Absolute pixel coordinate data

• • • •

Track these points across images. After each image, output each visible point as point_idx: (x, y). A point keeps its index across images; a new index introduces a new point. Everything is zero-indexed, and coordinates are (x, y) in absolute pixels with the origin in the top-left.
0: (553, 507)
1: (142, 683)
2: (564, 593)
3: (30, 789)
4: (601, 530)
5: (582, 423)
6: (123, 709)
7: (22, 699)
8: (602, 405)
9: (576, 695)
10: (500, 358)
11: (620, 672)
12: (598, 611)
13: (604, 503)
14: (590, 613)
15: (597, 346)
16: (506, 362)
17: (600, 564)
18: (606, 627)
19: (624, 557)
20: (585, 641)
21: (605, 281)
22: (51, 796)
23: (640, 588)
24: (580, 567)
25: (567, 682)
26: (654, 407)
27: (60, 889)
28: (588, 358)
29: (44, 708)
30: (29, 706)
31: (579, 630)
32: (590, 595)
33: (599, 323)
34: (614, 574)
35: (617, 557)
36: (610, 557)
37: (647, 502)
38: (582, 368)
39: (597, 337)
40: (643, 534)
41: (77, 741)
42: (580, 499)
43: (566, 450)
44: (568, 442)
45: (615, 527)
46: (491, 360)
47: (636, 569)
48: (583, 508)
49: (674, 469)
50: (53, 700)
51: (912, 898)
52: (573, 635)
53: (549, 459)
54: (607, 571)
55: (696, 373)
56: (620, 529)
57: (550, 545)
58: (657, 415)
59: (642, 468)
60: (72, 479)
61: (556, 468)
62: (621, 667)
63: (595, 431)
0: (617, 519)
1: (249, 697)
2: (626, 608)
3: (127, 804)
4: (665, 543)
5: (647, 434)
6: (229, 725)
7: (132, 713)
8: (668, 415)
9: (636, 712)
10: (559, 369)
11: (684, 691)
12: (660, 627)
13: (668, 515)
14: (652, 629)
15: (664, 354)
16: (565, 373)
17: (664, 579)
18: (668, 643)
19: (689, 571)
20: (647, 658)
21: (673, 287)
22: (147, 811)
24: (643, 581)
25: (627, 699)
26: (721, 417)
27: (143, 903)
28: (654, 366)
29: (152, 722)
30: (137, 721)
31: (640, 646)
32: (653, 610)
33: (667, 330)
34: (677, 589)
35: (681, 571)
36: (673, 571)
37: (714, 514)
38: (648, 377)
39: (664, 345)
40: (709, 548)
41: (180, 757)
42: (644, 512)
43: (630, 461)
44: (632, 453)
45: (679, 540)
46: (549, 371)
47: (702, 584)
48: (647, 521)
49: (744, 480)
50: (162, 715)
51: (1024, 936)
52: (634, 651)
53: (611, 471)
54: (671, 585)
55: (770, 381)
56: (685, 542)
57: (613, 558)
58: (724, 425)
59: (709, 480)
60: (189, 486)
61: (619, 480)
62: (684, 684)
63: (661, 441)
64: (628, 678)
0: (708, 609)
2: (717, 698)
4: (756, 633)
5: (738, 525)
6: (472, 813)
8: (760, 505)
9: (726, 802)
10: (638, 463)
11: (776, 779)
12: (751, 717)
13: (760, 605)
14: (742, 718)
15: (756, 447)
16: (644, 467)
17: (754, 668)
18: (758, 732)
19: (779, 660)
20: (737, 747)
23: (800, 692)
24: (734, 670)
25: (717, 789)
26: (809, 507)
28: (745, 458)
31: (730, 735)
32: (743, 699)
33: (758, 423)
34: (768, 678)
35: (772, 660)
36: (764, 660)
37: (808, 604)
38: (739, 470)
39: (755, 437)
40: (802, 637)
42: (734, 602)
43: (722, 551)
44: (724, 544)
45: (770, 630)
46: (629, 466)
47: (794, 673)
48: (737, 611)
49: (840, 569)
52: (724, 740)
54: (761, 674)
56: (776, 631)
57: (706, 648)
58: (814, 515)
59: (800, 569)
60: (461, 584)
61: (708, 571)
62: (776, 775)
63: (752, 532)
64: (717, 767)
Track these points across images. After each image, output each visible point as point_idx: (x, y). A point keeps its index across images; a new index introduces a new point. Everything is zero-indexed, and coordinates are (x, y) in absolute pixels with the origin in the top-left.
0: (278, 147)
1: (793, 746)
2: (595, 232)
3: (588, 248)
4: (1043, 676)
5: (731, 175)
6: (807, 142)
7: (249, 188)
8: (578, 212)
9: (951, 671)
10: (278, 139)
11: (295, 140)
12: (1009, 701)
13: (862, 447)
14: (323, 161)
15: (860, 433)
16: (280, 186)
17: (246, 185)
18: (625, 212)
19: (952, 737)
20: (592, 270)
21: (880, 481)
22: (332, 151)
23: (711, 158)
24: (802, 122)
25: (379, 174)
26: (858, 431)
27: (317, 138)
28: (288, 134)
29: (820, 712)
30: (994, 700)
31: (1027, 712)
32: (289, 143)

• • • •

■ Task brief:
Within the data above, the span starting at the line containing "35: (617, 557)" and ending at the line containing "51: (912, 898)" is to be retyped exactly, with no other lines.

■ Output:
35: (617, 557)
36: (610, 557)
37: (647, 502)
38: (582, 368)
39: (597, 337)
40: (643, 534)
41: (77, 741)
42: (580, 499)
43: (566, 450)
44: (568, 442)
45: (615, 527)
46: (491, 360)
47: (636, 569)
48: (583, 508)
49: (674, 469)
50: (53, 700)
51: (912, 898)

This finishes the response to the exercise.